[Stored data entries]

___

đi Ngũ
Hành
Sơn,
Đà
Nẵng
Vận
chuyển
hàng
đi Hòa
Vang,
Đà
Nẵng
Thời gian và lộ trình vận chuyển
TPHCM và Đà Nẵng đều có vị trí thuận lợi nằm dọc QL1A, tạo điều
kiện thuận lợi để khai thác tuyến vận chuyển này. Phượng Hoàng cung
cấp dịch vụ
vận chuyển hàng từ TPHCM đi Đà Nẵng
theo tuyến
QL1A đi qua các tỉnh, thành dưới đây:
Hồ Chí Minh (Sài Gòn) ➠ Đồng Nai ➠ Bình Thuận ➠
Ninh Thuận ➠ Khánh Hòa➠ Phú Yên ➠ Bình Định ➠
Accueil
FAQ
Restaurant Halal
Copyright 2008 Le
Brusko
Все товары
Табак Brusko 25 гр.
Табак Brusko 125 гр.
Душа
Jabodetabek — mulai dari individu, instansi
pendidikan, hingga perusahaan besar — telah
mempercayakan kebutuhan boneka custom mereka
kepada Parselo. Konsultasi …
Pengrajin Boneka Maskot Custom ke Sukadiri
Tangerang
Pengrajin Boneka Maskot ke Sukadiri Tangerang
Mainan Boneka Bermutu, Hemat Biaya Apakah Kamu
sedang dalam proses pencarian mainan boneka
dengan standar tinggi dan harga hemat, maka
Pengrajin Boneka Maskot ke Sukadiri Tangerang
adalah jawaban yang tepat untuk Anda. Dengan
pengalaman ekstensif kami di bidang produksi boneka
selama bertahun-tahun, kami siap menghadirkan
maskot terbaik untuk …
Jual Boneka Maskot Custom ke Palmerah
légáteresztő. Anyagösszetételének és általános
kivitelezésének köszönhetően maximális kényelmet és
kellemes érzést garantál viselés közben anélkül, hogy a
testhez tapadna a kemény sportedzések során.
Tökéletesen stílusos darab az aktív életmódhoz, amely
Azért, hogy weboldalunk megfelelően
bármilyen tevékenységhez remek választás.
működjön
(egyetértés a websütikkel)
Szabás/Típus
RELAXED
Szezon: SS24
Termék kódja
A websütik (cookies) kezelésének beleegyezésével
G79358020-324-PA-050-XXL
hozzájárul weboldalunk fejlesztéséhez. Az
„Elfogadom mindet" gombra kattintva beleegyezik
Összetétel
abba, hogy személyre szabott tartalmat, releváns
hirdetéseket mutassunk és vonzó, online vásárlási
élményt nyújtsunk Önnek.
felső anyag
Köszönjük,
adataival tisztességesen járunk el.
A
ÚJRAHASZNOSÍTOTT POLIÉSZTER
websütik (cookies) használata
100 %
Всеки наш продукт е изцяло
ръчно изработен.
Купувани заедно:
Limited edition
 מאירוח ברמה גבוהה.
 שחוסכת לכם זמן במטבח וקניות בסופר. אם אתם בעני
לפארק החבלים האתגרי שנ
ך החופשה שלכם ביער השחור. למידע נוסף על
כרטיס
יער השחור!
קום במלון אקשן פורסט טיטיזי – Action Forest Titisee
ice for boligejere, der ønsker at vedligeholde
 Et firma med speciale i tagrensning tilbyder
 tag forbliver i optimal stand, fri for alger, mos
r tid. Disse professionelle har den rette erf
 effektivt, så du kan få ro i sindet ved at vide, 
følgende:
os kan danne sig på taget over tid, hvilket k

___

**WORK INSTRUCTION**
Copy the lines of the data word for word, from the first line up to and including the line with "QL1A đi qua".

**ANSWER SPACE**
đi Ngũ
Hành
Sơn,
Đà
Nẵng
Vận
chuyển
hàng
đi Hòa
Vang,
Đà
Nẵng
Thời gian và lộ trình vận chuyển
TPHCM và Đà Nẵng đều có vị trí thuận lợi nằm dọc QL1A, tạo điều
kiện thuận lợi để khai thác tuyến vận chuyển này. Phượng Hoàng cung
cấp dịch vụ
vận chuyển hàng từ TPHCM đi Đà Nẵng
theo tuyến
QL1A đi qua các tỉnh, thành dưới đây:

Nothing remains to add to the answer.